From September 27 to October 20, 1934 June led four men on an exploration mission in a snow tractor which discovered a large plateau in the Edsel Ford Range with an elevation of 2,160 feet.

Early in November he flew missions to help an exploration party with a snow tractor find a way back to base when they became surrounded by ice crevasses. On November 22 he piloted the biplane William Horlick on a long range reconnaissance mission into the unexplored area to the southeast of Little America which covered 1,150 miles. In early December he piloted an emergency mission to land fuel supplies to replenish two of the expedition's snow tractors which had run low on fuel.
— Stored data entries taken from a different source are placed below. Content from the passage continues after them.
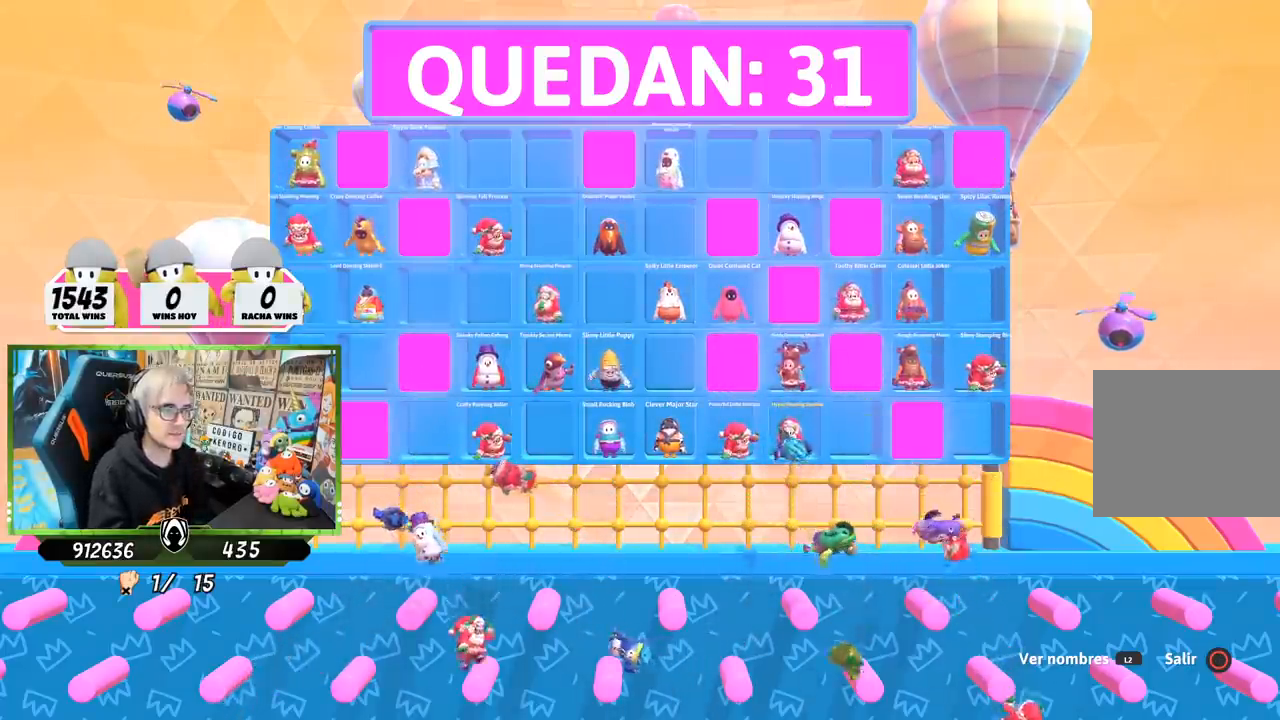
{"buttons": ["L2"], "left_stick": "center", "right_stick": "center", "events": [[483, "L2", "down"]]}
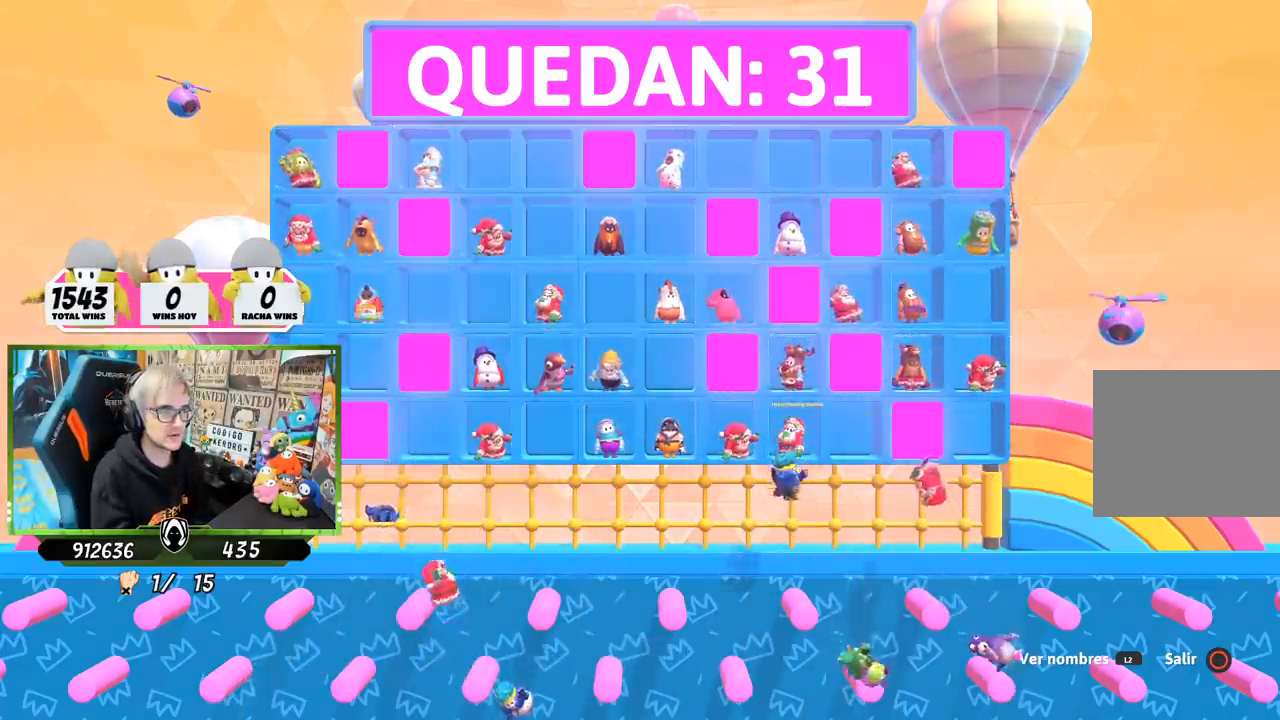
{"buttons": [], "left_stick": "center", "right_stick": "center", "events": [[150, "L2", "up"], [217, "L2", "down"], [383, "L2", "up"]]}
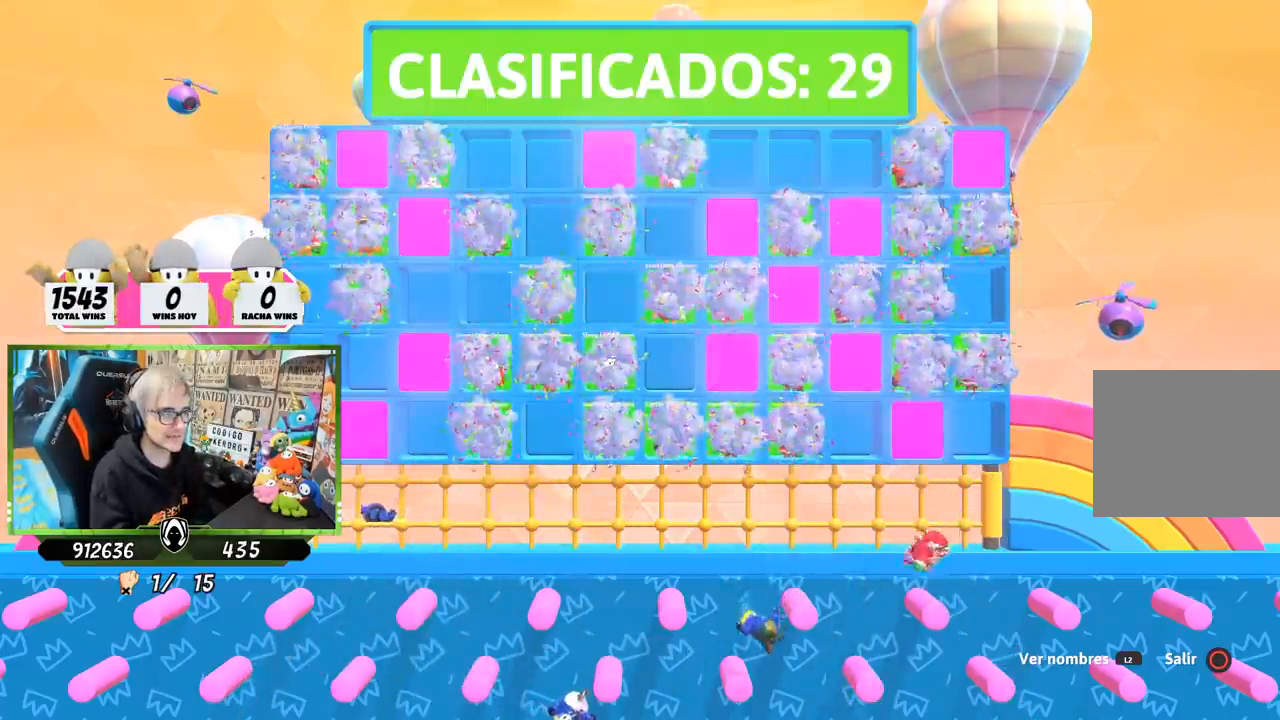
{"buttons": ["L2"], "left_stick": "center", "right_stick": "center", "events": [[217, "L2", "down"], [383, "L2", "up"], [450, "L2", "down"]]}
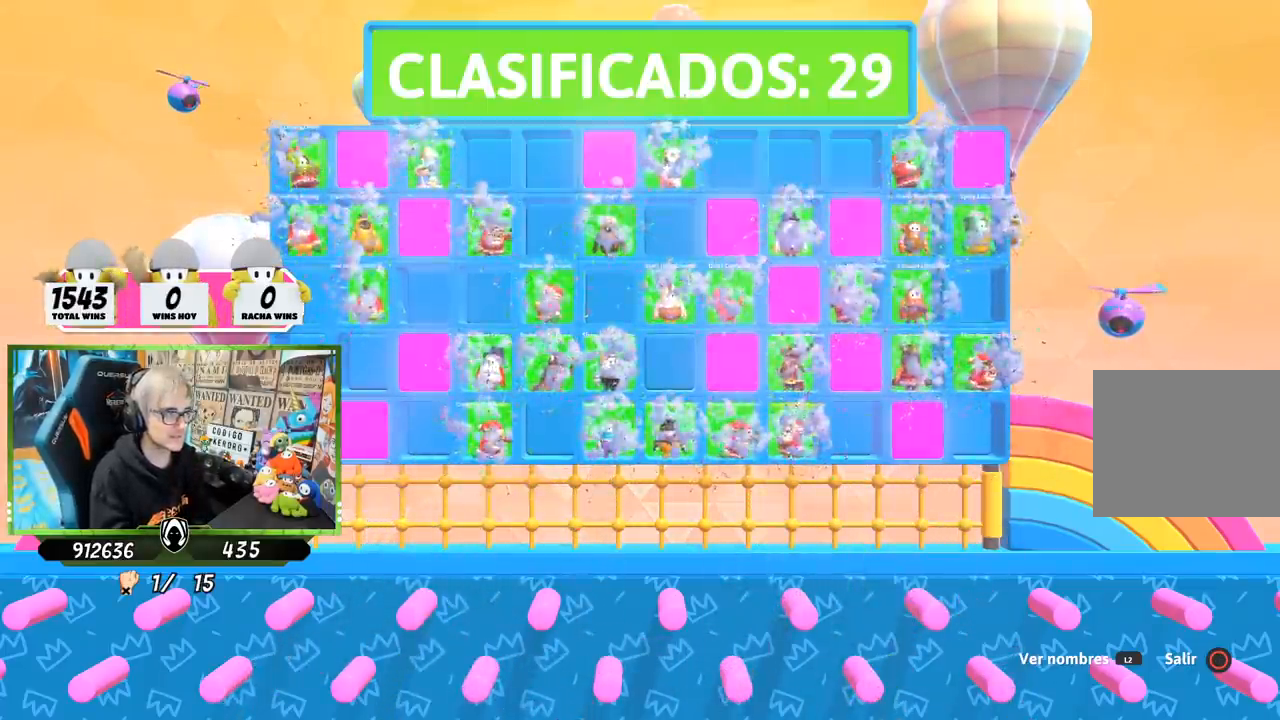
{"buttons": ["L2"], "left_stick": "center", "right_stick": "center", "events": [[83, "L2", "up"], [350, "L2", "down"]]}
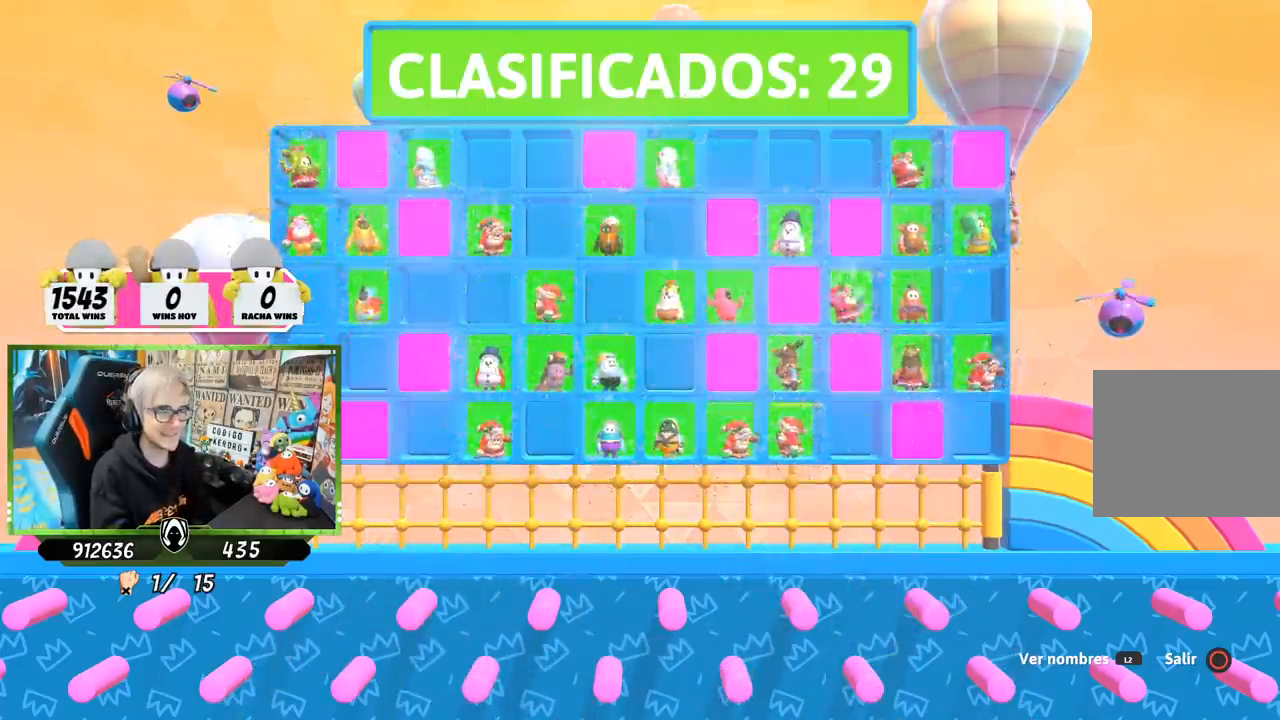
{"buttons": [], "left_stick": "center", "right_stick": "center", "events": [[17, "L2", "up"]]}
June stopped in New Zealand on his return to the United States in April 1935 and reported that the 2nd Byrd Expedition had surveyed more of Antarctica than any expedition since the Scott expeditions.

===Later career===
After returning to the United States, June served as a test pilot with the U.S. Navy, and continued to serve through World War II. In 1941 he was stationed at the Naval Air Station in Pensacola, Florida. He was promoted to the warrant officer rank of machinist on 21 March 1942 and was commissioned as a lieutenant on 4 May 1943. After the war, he was the chief test pilot at Naval Air Station Alameda.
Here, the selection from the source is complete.